GIVEN DATA:
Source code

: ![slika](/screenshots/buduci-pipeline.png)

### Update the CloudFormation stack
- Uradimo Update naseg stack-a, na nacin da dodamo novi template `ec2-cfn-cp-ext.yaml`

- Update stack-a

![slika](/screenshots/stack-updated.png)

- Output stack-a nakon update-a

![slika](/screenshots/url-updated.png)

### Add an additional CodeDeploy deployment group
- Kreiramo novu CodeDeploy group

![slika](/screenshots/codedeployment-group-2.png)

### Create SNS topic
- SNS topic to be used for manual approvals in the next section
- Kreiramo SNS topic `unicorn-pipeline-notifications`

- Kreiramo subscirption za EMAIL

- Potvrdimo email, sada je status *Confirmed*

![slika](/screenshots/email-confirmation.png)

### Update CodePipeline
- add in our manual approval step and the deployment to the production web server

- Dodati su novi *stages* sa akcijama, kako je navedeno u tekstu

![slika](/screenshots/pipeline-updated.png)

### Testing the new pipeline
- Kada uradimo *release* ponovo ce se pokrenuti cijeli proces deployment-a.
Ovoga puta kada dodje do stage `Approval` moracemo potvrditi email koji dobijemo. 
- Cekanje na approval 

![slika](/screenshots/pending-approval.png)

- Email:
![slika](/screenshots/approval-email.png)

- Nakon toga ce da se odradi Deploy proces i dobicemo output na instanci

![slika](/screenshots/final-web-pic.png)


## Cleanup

EXERCISE OBJECTIVE: Please write out, word for word, the part that opens with the line containing "### Add an additional" and runs through the end of the records.

ANSWER SPACE:
### Add an additional CodeDeploy deployment group
- Kreiramo novu CodeDeploy group

![slika](/screenshots/codedeployment-group-2.png)

### Create SNS topic
- SNS topic to be used for manual approvals in the next section
- Kreiramo SNS topic `unicorn-pipeline-notifications`

- Kreiramo subscirption za EMAIL

- Potvrdimo email, sada je status *Confirmed*

![slika](/screenshots/email-confirmation.png)

### Update CodePipeline
- add in our manual approval step and the deployment to the production web server

- Dodati su novi *stages* sa akcijama, kako je navedeno u tekstu

![slika](/screenshots/pipeline-updated.png)

### Testing the new pipeline
- Kada uradimo *release* ponovo ce se pokrenuti cijeli proces deployment-a.
Ovoga puta kada dodje do stage `Approval` moracemo potvrditi email koji dobijemo. 
- Cekanje na approval 

![slika](/screenshots/pending-approval.png)

- Email:
![slika](/screenshots/approval-email.png)

- Nakon toga ce da se odradi Deploy proces i dobicemo output na instanci

![slika](/screenshots/final-web-pic.png)


## Cleanup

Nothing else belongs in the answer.